> [Passage to read]
_____

How I wish I could. Just walk right into that ocean of warmly felt righteousness until the waves were over my head, then breathe. But that would mean I had an IQ of twelve. That would mean I conflated Bush and Saddam. That I was somehow convinced that Saddam, causing the death of an estimated 300,000 children, not to mention the brutal torture or murder of unnumbered Iraqi adults over the past 10 years, is somehow equal to this transparent, painstaking invasion that counts and publishes every wound and loss on both sides. And that the hatred and ill will towards the West in the Middle East propagated by their intelligentsia, religious figures, media and leadership is less depraved than, say, the corporate malfeasance that has been so thoroughly investigated, criticized and punished for the past 10 months in the West. That this viciously expensive war has been undertaken by the Americans and British so that Dick Cheney and Haliburton can rebuild the Iraqi oil fields and profit. And that a Jewish cabal in New York is pulling Bush's strings.

_____

> [Directions]
In the passage on the Iraq war, how many children's deaths are attributed to Saddam?

Human pose keypoint data:
_____

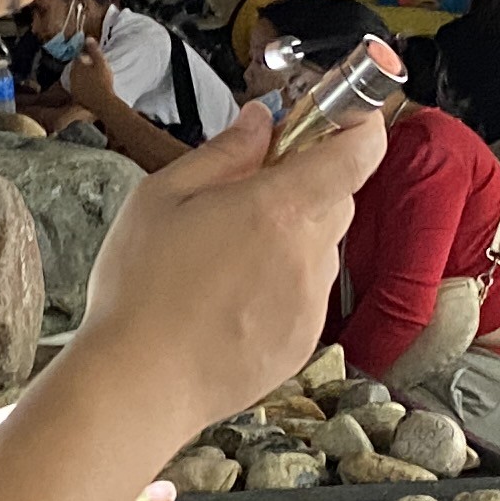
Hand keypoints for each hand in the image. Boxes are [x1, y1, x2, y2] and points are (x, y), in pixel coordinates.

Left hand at [60, 43, 121, 110]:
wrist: (103, 102)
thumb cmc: (103, 81)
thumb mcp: (101, 62)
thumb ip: (94, 50)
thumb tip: (88, 37)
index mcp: (77, 66)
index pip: (79, 57)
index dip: (86, 56)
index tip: (92, 58)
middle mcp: (72, 76)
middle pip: (76, 68)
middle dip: (83, 66)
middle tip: (93, 68)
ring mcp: (73, 87)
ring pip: (76, 78)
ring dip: (82, 76)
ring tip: (92, 77)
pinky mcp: (76, 96)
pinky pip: (78, 88)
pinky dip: (82, 86)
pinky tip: (90, 88)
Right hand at [73, 103, 385, 436]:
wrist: (139, 384)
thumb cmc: (141, 291)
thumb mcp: (162, 197)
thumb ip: (224, 153)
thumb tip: (261, 122)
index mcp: (279, 208)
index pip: (358, 153)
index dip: (359, 125)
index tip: (342, 115)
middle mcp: (308, 255)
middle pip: (339, 197)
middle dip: (307, 182)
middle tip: (252, 188)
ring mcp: (310, 302)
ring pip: (320, 247)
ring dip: (291, 236)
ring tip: (225, 256)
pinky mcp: (303, 341)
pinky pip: (306, 292)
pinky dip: (281, 283)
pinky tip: (229, 297)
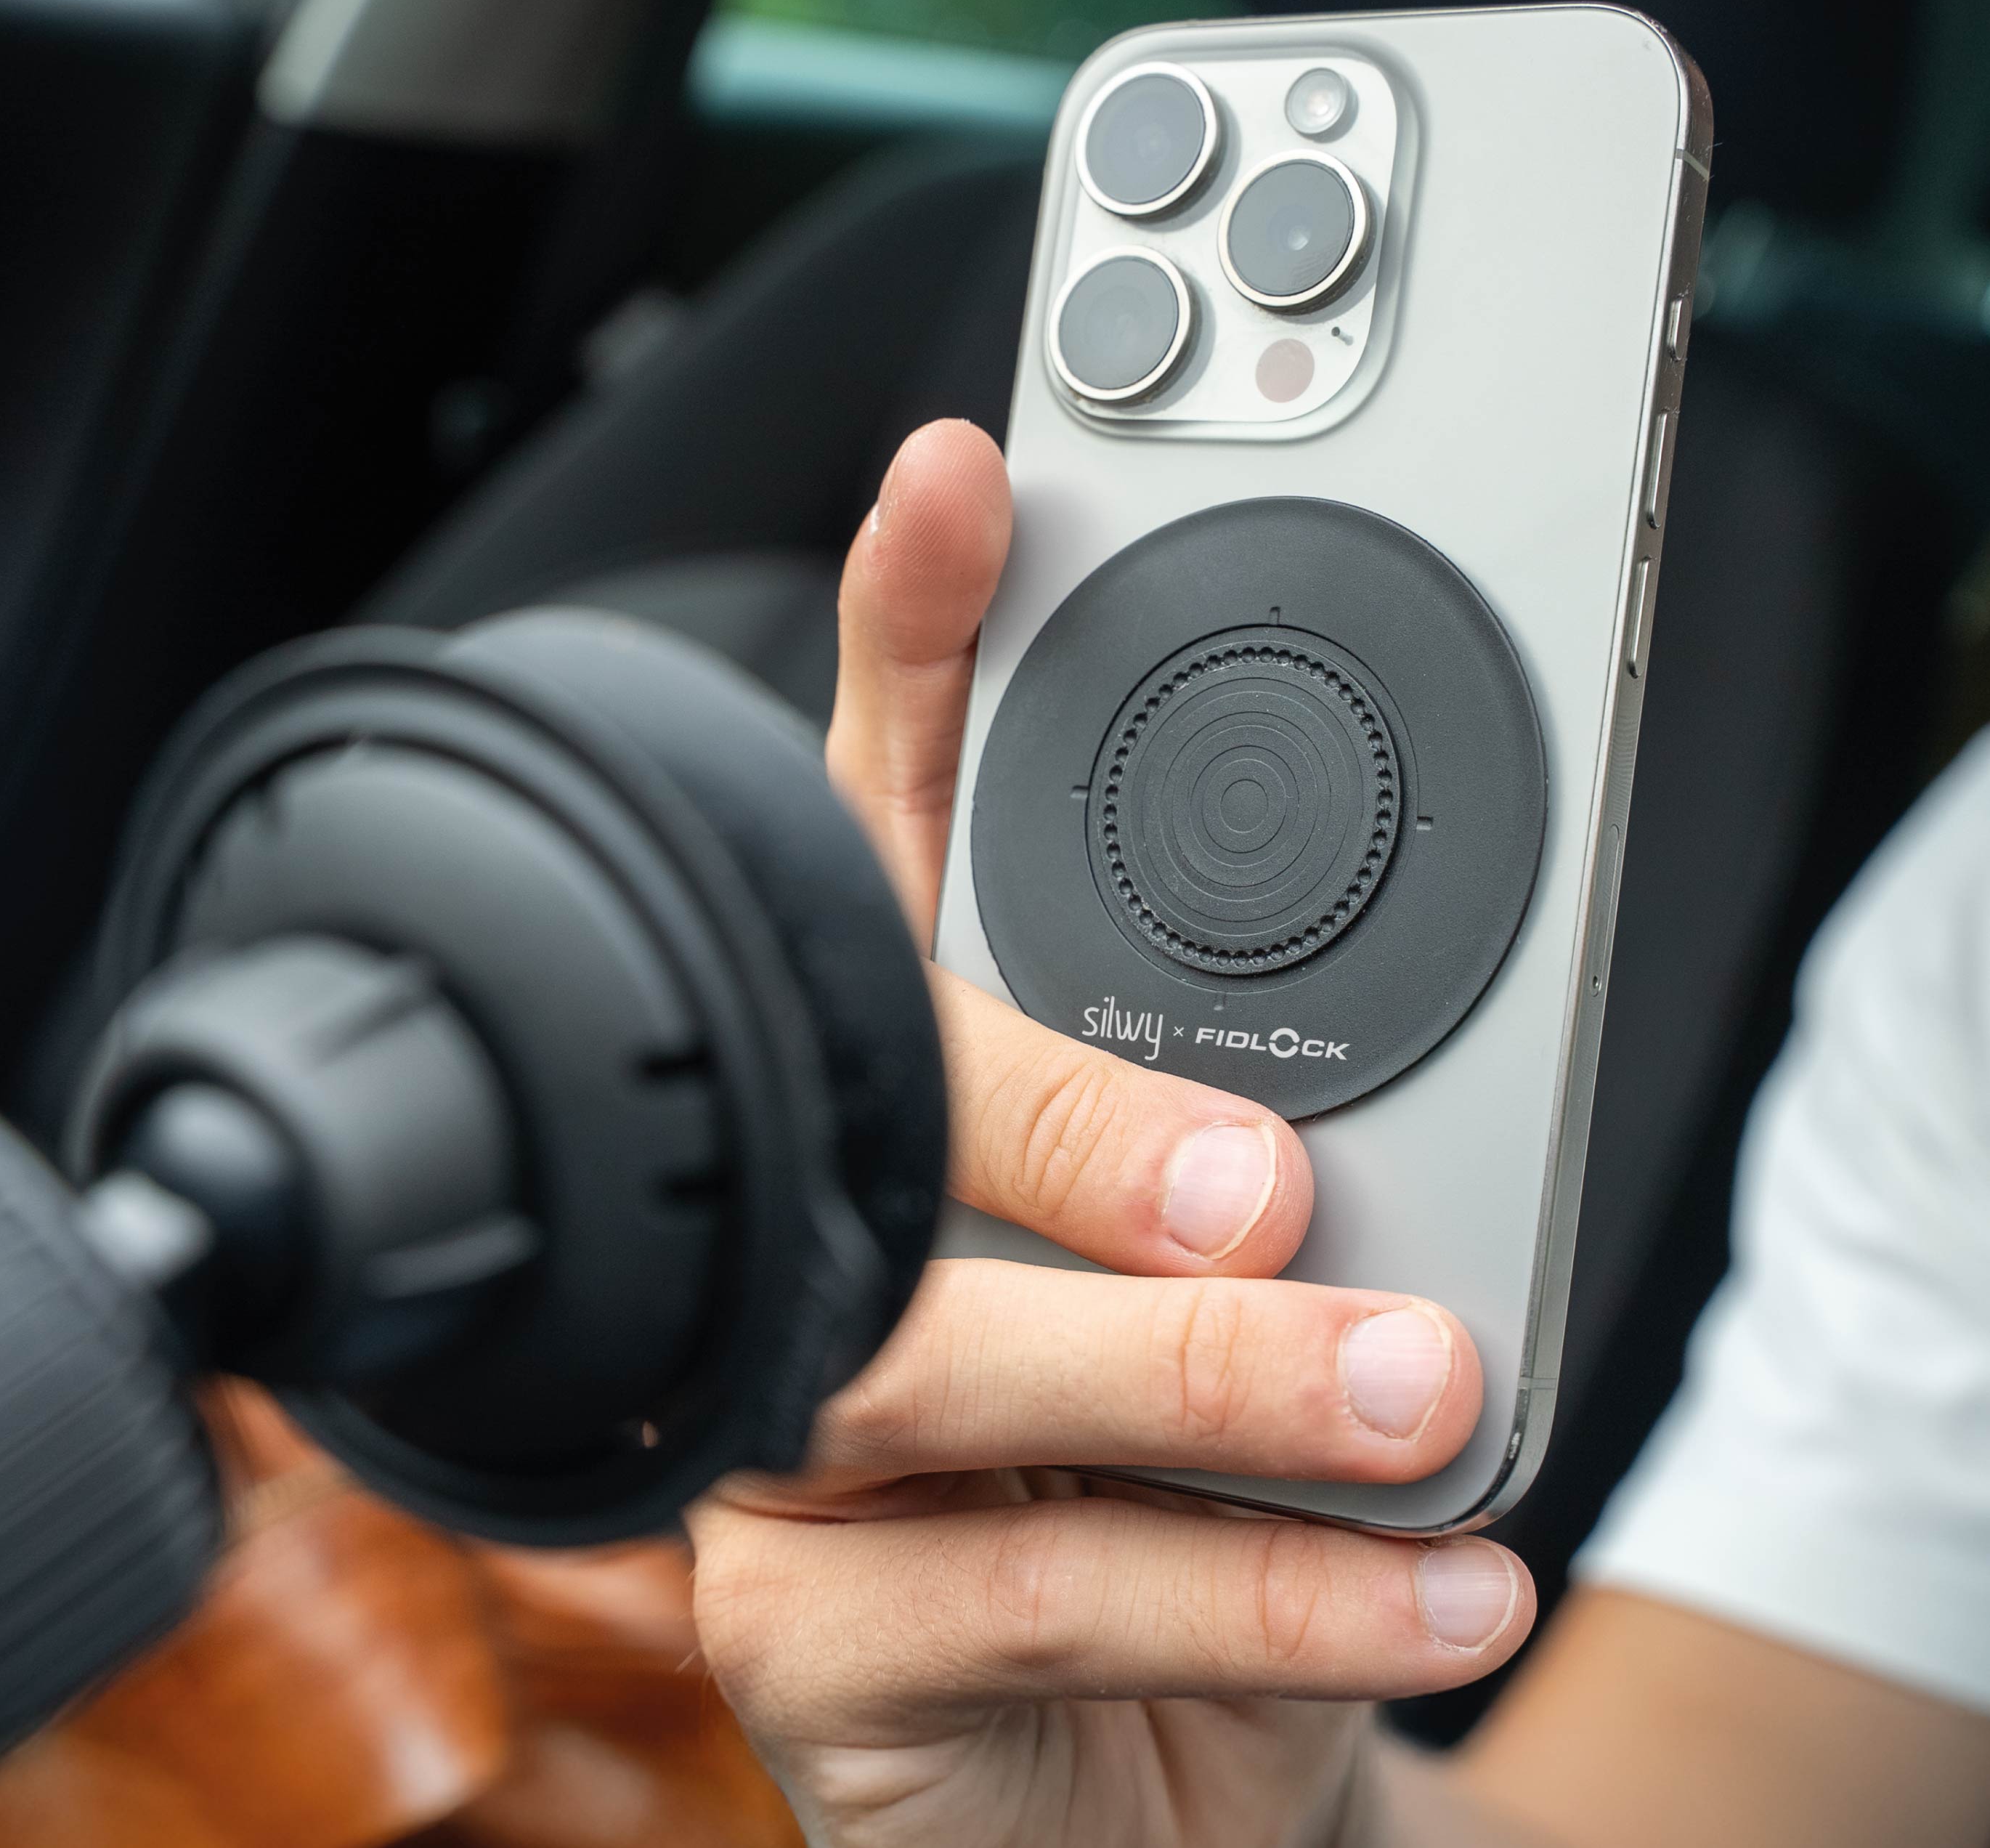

_____

> [Solution below]
An estimated 300,000.